▶ [DATA TO USE]

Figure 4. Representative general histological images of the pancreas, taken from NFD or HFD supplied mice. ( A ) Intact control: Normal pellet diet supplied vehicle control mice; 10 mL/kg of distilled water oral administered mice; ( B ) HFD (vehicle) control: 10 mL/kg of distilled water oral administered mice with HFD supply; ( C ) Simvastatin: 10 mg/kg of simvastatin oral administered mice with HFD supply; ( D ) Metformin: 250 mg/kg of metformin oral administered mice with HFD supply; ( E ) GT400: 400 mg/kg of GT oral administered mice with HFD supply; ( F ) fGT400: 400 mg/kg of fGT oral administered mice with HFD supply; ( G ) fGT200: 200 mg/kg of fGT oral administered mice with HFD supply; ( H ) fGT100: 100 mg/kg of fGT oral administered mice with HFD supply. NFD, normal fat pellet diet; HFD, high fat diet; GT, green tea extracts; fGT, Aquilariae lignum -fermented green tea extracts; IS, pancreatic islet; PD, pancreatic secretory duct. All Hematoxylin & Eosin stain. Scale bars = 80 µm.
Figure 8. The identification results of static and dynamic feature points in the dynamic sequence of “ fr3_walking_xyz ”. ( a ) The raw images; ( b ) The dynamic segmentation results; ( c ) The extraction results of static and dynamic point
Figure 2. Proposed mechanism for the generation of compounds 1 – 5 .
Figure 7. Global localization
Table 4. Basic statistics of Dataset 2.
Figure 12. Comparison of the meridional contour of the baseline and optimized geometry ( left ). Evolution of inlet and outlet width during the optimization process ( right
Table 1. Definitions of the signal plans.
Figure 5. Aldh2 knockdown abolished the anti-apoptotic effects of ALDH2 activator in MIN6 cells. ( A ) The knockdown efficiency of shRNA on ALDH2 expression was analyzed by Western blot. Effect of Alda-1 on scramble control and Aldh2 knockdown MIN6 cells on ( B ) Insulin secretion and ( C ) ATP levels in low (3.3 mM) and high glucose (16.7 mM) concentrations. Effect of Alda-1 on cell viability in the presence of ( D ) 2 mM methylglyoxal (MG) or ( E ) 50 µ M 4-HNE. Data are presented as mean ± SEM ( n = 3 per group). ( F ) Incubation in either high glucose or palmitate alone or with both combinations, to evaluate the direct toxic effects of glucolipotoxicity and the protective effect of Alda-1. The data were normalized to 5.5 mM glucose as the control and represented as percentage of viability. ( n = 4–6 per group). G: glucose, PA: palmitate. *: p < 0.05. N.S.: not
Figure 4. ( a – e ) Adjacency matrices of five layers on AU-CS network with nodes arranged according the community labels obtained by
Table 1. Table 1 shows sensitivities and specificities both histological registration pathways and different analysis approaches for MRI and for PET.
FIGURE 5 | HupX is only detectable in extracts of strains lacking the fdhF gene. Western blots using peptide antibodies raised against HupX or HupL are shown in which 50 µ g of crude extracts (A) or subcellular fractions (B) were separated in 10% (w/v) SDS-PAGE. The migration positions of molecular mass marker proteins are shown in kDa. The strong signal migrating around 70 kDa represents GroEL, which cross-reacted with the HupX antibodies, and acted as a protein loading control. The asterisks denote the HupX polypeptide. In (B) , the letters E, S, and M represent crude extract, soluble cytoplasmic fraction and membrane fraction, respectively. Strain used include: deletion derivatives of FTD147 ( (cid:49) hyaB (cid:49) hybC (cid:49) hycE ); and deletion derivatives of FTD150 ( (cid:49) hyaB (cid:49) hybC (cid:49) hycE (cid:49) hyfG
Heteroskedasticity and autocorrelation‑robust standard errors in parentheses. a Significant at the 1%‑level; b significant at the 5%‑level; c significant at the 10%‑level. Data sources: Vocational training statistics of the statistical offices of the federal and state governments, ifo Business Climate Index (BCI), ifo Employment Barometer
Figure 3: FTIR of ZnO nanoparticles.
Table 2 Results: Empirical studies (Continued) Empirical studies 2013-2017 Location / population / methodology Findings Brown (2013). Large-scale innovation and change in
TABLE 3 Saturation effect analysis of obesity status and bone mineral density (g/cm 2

▶ [TASK TO CARRY OUT] Would you please transcribe the records above in full and exactly?

▶ [SOLUTION]
Figure 4. Representative general histological images of the pancreas, taken from NFD or HFD supplied mice. ( A ) Intact control: Normal pellet diet supplied vehicle control mice; 10 mL/kg of distilled water oral administered mice; ( B ) HFD (vehicle) control: 10 mL/kg of distilled water oral administered mice with HFD supply; ( C ) Simvastatin: 10 mg/kg of simvastatin oral administered mice with HFD supply; ( D ) Metformin: 250 mg/kg of metformin oral administered mice with HFD supply; ( E ) GT400: 400 mg/kg of GT oral administered mice with HFD supply; ( F ) fGT400: 400 mg/kg of fGT oral administered mice with HFD supply; ( G ) fGT200: 200 mg/kg of fGT oral administered mice with HFD supply; ( H ) fGT100: 100 mg/kg of fGT oral administered mice with HFD supply. NFD, normal fat pellet diet; HFD, high fat diet; GT, green tea extracts; fGT, Aquilariae lignum -fermented green tea extracts; IS, pancreatic islet; PD, pancreatic secretory duct. All Hematoxylin & Eosin stain. Scale bars = 80 µm.
Figure 8. The identification results of static and dynamic feature points in the dynamic sequence of “ fr3_walking_xyz ”. ( a ) The raw images; ( b ) The dynamic segmentation results; ( c ) The extraction results of static and dynamic point
Figure 2. Proposed mechanism for the generation of compounds 1 – 5 .
Figure 7. Global localization
Table 4. Basic statistics of Dataset 2.
Figure 12. Comparison of the meridional contour of the baseline and optimized geometry ( left ). Evolution of inlet and outlet width during the optimization process ( right
Table 1. Definitions of the signal plans.
Figure 5. Aldh2 knockdown abolished the anti-apoptotic effects of ALDH2 activator in MIN6 cells. ( A ) The knockdown efficiency of shRNA on ALDH2 expression was analyzed by Western blot. Effect of Alda-1 on scramble control and Aldh2 knockdown MIN6 cells on ( B ) Insulin secretion and ( C ) ATP levels in low (3.3 mM) and high glucose (16.7 mM) concentrations. Effect of Alda-1 on cell viability in the presence of ( D ) 2 mM methylglyoxal (MG) or ( E ) 50 µ M 4-HNE. Data are presented as mean ± SEM ( n = 3 per group). ( F ) Incubation in either high glucose or palmitate alone or with both combinations, to evaluate the direct toxic effects of glucolipotoxicity and the protective effect of Alda-1. The data were normalized to 5.5 mM glucose as the control and represented as percentage of viability. ( n = 4–6 per group). G: glucose, PA: palmitate. *: p < 0.05. N.S.: not
Figure 4. ( a – e ) Adjacency matrices of five layers on AU-CS network with nodes arranged according the community labels obtained by
Table 1. Table 1 shows sensitivities and specificities both histological registration pathways and different analysis approaches for MRI and for PET.
FIGURE 5 | HupX is only detectable in extracts of strains lacking the fdhF gene. Western blots using peptide antibodies raised against HupX or HupL are shown in which 50 µ g of crude extracts (A) or subcellular fractions (B) were separated in 10% (w/v) SDS-PAGE. The migration positions of molecular mass marker proteins are shown in kDa. The strong signal migrating around 70 kDa represents GroEL, which cross-reacted with the HupX antibodies, and acted as a protein loading control. The asterisks denote the HupX polypeptide. In (B) , the letters E, S, and M represent crude extract, soluble cytoplasmic fraction and membrane fraction, respectively. Strain used include: deletion derivatives of FTD147 ( (cid:49) hyaB (cid:49) hybC (cid:49) hycE ); and deletion derivatives of FTD150 ( (cid:49) hyaB (cid:49) hybC (cid:49) hycE (cid:49) hyfG
Heteroskedasticity and autocorrelation‑robust standard errors in parentheses. a Significant at the 1%‑level; b significant at the 5%‑level; c significant at the 10%‑level. Data sources: Vocational training statistics of the statistical offices of the federal and state governments, ifo Business Climate Index (BCI), ifo Employment Barometer
Figure 3: FTIR of ZnO nanoparticles.
Table 2 Results: Empirical studies (Continued) Empirical studies 2013-2017 Location / population / methodology Findings Brown (2013). Large-scale innovation and change in
TABLE 3 Saturation effect analysis of obesity status and bone mineral density (g/cm 2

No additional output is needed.